After the first one or two interviews itself, I decided that the book should be in Karan’s voice. It was his memoir, it was his story, it should be in his voice. It couldn’t be about how I thought it should be. I wanted that raw, informal, conversational quality in the book, as if the reader was sitting next to Karan – just like I was – and listening to him. As if Karan was confiding in him/her. If Karan had been inarticulate or incoherent, it would have been a different story. But as we all know, that’s not the case. Karan has a distinctive voice – spontaneous, warm, intelligent, witty. Indeed, over the years he has emerged as the spokesperson of the film industry and is everyone’s go-to person when it comes to hosting shows, conducting interviews and so on.
Writing a memoir is always a tough proposition and in this case, Karan is the first Bollywood filmmaker (or Bollywood star, for that matter) who has done so at the peak of his career. Most celebrities wait till they’re much older or at the fag end of their careers when the stakes are not high and there’s nothing to lose. Even then, they often gloss over past relationships, their failures and insecurities. But in An Unsuitable Boy, Karan has truly laid bare his heart and soul. In that sense, he’s always been fearless, without that nagging dread that seems to plague almost everyone - ‘what will people say?’ Whether it was hosting Koffee With Karan (“you’re coming across as frivolous and gossipy”), becoming a reality TV judge (“why are you dancing on national television?”) or participating in the AIB Roast (“why did you have to do that? Who will take you as a serious filmmaker now?”), he has done what he wanted to without thinking too much about whether he should or shouldn’t. Karan has been a trend-setter, the first off the mark in so many ways. Maybe An Unsuitable Boy will set a trend too and many more movie celebrities will write their memoirs while they’re still on top of their game.
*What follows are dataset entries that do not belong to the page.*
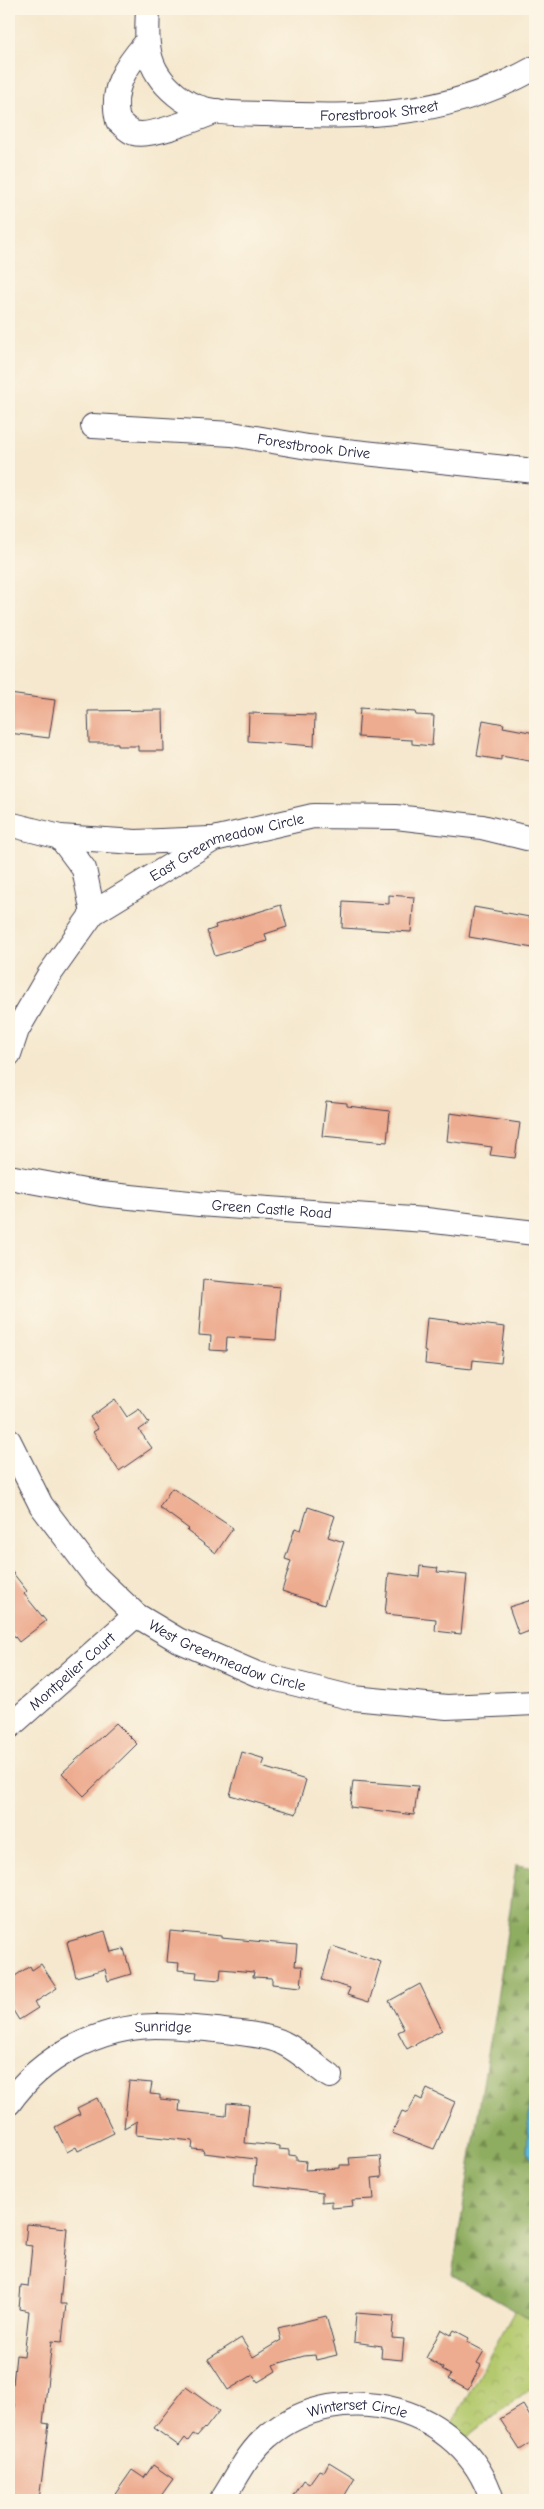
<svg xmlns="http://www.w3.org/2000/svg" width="544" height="2509" font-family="'Comic Neue',sans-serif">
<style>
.forest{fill:url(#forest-firs);stroke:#58684e}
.park{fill:url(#park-crowns);stroke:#6b7654}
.water{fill:#5ebcdc;stroke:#406f8c}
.building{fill:#edab8f}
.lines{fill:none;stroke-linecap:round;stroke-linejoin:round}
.minor-casing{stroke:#424051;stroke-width:26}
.minor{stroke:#fff;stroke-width:24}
.labels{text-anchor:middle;stroke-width:4.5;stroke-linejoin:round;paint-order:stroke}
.street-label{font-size:15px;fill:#22223b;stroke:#fcf5e5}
</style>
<defs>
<pattern id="forest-firs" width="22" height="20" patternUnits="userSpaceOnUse" patternTransform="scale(1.25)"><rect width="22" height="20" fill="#8fad60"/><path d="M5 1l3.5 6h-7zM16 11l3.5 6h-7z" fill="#748c50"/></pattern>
<pattern id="park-crowns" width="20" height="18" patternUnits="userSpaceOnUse" patternTransform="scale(1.25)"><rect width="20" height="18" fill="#b4c96d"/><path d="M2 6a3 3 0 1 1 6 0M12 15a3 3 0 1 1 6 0" fill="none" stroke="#9aac5f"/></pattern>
</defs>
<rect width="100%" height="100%" fill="#fcf5e5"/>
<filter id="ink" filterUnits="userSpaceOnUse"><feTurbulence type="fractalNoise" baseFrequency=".02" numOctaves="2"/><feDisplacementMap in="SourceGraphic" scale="10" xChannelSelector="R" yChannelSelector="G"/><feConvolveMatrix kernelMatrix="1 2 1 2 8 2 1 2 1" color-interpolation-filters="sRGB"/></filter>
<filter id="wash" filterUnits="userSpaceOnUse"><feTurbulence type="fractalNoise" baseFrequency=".0096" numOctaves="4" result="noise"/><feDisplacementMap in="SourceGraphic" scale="20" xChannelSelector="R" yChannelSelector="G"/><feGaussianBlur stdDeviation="1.12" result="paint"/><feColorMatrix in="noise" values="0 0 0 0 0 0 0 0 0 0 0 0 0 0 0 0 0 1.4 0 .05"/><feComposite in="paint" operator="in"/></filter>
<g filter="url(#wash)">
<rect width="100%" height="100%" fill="#f5e8ce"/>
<polygon class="forest" points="516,1865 535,1868 535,2088 530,2099 527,2152 535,2162 535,2322 452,2275 503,1961"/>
<polygon class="park" points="515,2310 535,2322 535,2385 465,2439 451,2425"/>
<polygon class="water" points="535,2088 535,2162 527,2152 530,2099"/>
<g id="blocks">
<g class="building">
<polygon points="9,694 55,700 49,738 9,733"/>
<polygon points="360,708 415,712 416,715 434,716 432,746 412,744 412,740 358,737"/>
<polygon points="163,710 164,751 138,751 138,746 118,746 118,743 89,743 88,711"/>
<polygon points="249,713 315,715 314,746 248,741"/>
<polygon points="483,720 504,724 503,727 535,733 535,762 501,756 501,760 477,756"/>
<polygon points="389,895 414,897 411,932 342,928 343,901 389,904"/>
<polygon points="281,905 287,927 265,934 267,941 215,956 207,931 216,928 215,925"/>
<polygon points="474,907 535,918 533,948 469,937"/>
<polygon points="326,1101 347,1103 347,1106 390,1111 387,1142 322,1136"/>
<polygon points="450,1113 520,1123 515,1158 490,1155 492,1147 447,1141"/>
<polygon points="203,1280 280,1287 276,1340 227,1337 226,1351 210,1350 211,1336 199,1335"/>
<polygon points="427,1318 505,1327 501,1363 473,1360 472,1369 425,1364 426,1352 424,1351"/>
<polygon points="115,1399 127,1417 139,1409 149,1423 139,1430 152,1448 119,1471 93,1432 98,1429 90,1417"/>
<polygon points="172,1488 233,1528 216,1553 187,1531 189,1529 159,1507"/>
<polygon points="308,1507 335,1516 328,1537 344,1542 324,1605 282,1591 291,1561 285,1559 295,1528 301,1530"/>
<polygon points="420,1566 438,1568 437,1572 467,1575 461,1634 435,1631 436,1619 385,1614 389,1573 419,1577"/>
<polygon points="9,1568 27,1591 24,1594 46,1621 19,1642 9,1629"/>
<polygon points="535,1599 535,1629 519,1635 509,1607"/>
<polygon points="116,1723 137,1744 84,1796 62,1773"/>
<polygon points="242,1752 265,1759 262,1767 306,1780 296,1814 230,1795"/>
<polygon points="353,1781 418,1786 414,1815 350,1807"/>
<polygon points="105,1931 111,1952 124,1949 131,1974 108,1981 105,1969 76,1977 67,1942"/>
<polygon points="170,1931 221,1936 221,1938 297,1945 295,1966 303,1966 301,1987 272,1984 272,1978 253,1977 254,1972 221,1969 220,1980 196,1978 197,1972 178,1970 179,1963 167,1962"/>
<polygon points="332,1946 381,1962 369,2002 347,1995 350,1988 322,1980"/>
<polygon points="41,1964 57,1988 34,2003 38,2008 19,2020 9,2004 9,1980 30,1966 32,1970"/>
<polygon points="420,1984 442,2030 407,2049 398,2032 404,2029 389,2001"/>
<polygon points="129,2081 152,2083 150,2094 160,2095 160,2099 180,2101 179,2111 226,2116 227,2103 249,2105 245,2143 279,2146 279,2149 289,2150 289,2155 297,2156 297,2160 306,2161 305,2170 340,2168 340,2165 350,2165 349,2158 380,2156 382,2177 372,2178 374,2199 352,2200 353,2206 332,2208 332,2201 322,2202 322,2193 254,2185 256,2159 203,2153 204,2150 192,2149 193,2141 136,2135 137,2121 124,2128"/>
<polygon points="427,2089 455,2102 434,2149 392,2133 402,2111 407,2113 416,2097 422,2100"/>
<polygon points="97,2098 114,2133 78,2151 76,2147 67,2152 55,2127 80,2114 77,2108"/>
<polygon points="27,2224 67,2228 60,2304 66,2304 62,2342 52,2341 43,2423 49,2424 39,2500 9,2500 9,2449 11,2449 15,2405 9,2405 10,2383 13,2384 16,2355 24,2356 29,2311 19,2309 21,2286 28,2287 32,2246 25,2245"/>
<polygon points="356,2313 394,2316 392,2338 404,2339 402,2360 381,2358 382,2346 354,2342"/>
<polygon points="326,2316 337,2355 316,2360 315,2355 304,2356 273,2365 276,2371 258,2382 253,2375 228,2390 208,2359 241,2338 253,2357 281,2340 278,2328"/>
<polygon points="441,2329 451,2335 454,2330 469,2338 467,2342 484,2351 477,2363 481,2365 468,2390 448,2379 451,2375 442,2370 443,2368 426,2358"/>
<polygon points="186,2387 219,2411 205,2429 204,2428 197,2436 193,2434 188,2441 185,2438 179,2446 154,2428"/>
<polygon points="523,2405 535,2425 535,2440 520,2450 500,2419"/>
<polygon points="329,2462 355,2478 342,2500 290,2500 303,2480 309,2484 319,2470 324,2472"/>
<polygon points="153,2465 173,2479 158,2500 111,2500 132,2470 144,2478"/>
</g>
</g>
</g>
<g filter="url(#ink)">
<use href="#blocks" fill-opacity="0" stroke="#424051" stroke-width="1"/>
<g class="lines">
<defs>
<g id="minor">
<path id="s1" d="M148,9C146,48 146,73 182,99C204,115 240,113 266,114C365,118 447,117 535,68"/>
<path d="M146,43C125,67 110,89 118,121C123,125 128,131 134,133C151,138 199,118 217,111"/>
<path id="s2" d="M93,426L232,434L308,447L535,471"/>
<polyline points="9,824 60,837 136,842 210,839"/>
<polyline points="60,837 84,869 93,913"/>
<path id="s3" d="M9,1054L17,1030L49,975L93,913L214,839L313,816L396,817L482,827L535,840"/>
<path id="s4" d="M9,1177L101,1194L199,1204L426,1220L535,1233"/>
<path id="s5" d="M9,1441L41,1505L95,1576L136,1615L178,1640L257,1674L353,1698L447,1707L535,1703"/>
<path id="s6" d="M9,1727L136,1615"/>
<path id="s7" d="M9,2103C41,2057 99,2027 155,2026C175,2026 196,2028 216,2030C233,2032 269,2035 283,2043C300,2051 315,2066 330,2076"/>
<path id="s8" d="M222,2500C236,2479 248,2452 268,2436C341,2374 464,2408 492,2500"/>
</g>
</defs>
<use href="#minor" class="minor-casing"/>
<use href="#minor" class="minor"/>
</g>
</g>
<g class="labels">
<g class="street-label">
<text dy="5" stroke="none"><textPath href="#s1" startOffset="302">Forestbrook Street</textPath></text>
<text dy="5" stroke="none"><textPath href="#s2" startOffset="222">Forestbrook Drive</textPath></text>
<text dy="5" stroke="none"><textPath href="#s3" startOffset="316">East Greenmeadow Circle</textPath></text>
<text dy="5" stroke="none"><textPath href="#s4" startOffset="265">Green Castle Road</textPath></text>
<text dy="5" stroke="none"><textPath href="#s5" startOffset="318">West Greenmeadow Circle</textPath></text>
<text dy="5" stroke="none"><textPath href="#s6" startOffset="84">Montpelier Court</textPath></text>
<text dy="5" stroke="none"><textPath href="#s7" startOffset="179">Sunridge</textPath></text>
<text dy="5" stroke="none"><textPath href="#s8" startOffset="176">Winterset Circle</textPath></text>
</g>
</g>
<rect width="544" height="2509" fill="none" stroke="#fcf5e5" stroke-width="30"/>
</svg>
But somehow I doubt it. Who will be so ruthlessly candid about themselves, and expose their vulnerabilities, complexes and wounds to the world? When he was talking during the interview sessions, it was in the solitude of a quiet room, with no one else listening in. There was a false sense of privacy. But now those conversations have gone out into the world in the form of this book. And I believe that’s a good thing – because it takes readers on an emotional journey, and provides insights into the mind, heart, soul and world of one of Bollywood’s most important filmmakers, someone who is a cultural icon of our times.